Und warum nicht? „Ja, dann würde ja der ROI größer als 3 Jahre sein und sich das Projekt nicht rechnen.“
Ach soooooo?
Meine Frage nach den Arbeitszeiten für die Führungskräfte – im Durchschnitt 10 bis 12 Stunden täglich. Na, dann kann man ja da noch was drauf packen.
Womit wir wieder bei der größten Verschwendung angekommen sind. Die Verschwendung von Human Capital bzw. unserer gut ausgebildeten Fach- und Führungskräfte, die ich mit solchen Arbeitszeiten und zusätzlichen Belastungen vor die Wand fahre – Herzinfarkt und Burn out vorprogrammiert.
Ein anderes Unternehmen hat eine Unternehmensakquisition getätigt und dafür zig Millionen investiert. Darin war auch ein Budget für die Integration verplant. Die Nachfrage, welche Kosten darin abgedeckt sind, wurde folgendermaßen beantwortet: Anpassung der rechtlichen Rahmenbedingungen, corporate identity schaffen, etc. … bis zu dem neuen Briefpapier. Alles richtig – alles wichtig.
Doch für die Integration der Mitarbeiter, die Gestaltung der neuen Abläufe und Verfahren, der Aufbau eines gemeinsamen Wertesystems, die Abstimmung einer gemeinsamen Sprache – der eine hatte 5S, der andere 6S, die einen 10 Arten der Verschwendung, die anderen 7 Arten –, und, und, und. Dies sollte die Organisation alleine schaffen. So dauert die Integration Jahre, wenn sie überhaupt gelingt – in dem Sinne – wir sind wir und die sind die.
So werden Millionen verprasst, weil man die falschen Schwerpunkte setzt und die Prozesse und die Ausbildung der Mitarbeiter als nebensächlich ansieht.
Doch das Herz jedes Unternehmens sind stabile Prozesse und gut ausgebildete Mitarbeiter, die den kontinuierlichen Verbesserungsprozess täglich leben und mit der Zeit zu einer selbstlernenden Organisation werden.
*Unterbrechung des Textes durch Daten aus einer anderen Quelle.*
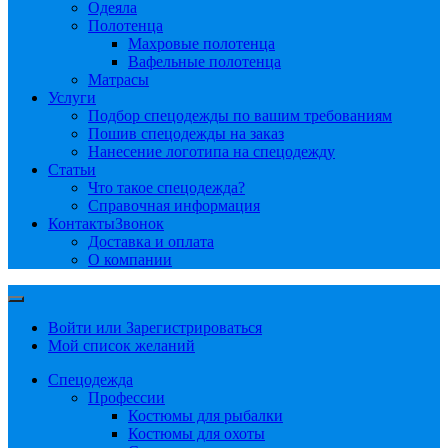
Одеяла
Полотенца
Махровые полотенца
Вафельные полотенца
Матрасы
Услуги
Подбор спецодежды по вашим требованиям
Пошив спецодежды на заказ
Нанесение логотипа на спецодежду
Статьи
Что такое спецодежда?
Справочная информация
Контакты
Звонок
Доставка и оплата
О компании
Войти или Зарегистрироваться
Мой список желаний
Спецодежда
Профессии
Костюмы для рыбалки
Костюмы для охоты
Geschäftsführer, Vorstände und Eigentümer
wenn Sie glauben, Investitionen in Maschinen, Anlagen, IT und Steine sind wichtiger als stabile Prozesse und motivierte Mitarbeiter,
wenn Sie glauben, dass Sie Ihr Unternehmen durch Investitionen produktiver und wettbewerbsfähiger machen können, ohne die Prozesse und die Menschen dabei zu berücksichtigen,
dann müssen Sie sich nicht wirklich fragen, warum sich trotz vieler Investitionen nicht viel geändert hat und sie nicht wirklich wettbewerbsfähiger geworden sind.
Mein dringender Apell an Sie:
- Investieren Sie in stabile Prozesse.
- Investieren Sie in die nachhaltige Veränderung des Mindsets Ihrer Führung und Ihrer Mitarbeiter.
- Investieren Sie damit in die Zukunft Ihres Unternehmens.
Das Ziel – die selbstlernende Organisation mit motivierten Mitarbeitern, mit stabilen Prozessen und einen damit einhergehenden kontinuierlichen Verbesserungsprozess – Werte ohne Verschwendung zu schaffen – lohnt sich allemal und hat zudem einen kurzen Return of Investment.
Bleiben Sie uns gewogen – bleiben Sie Lean.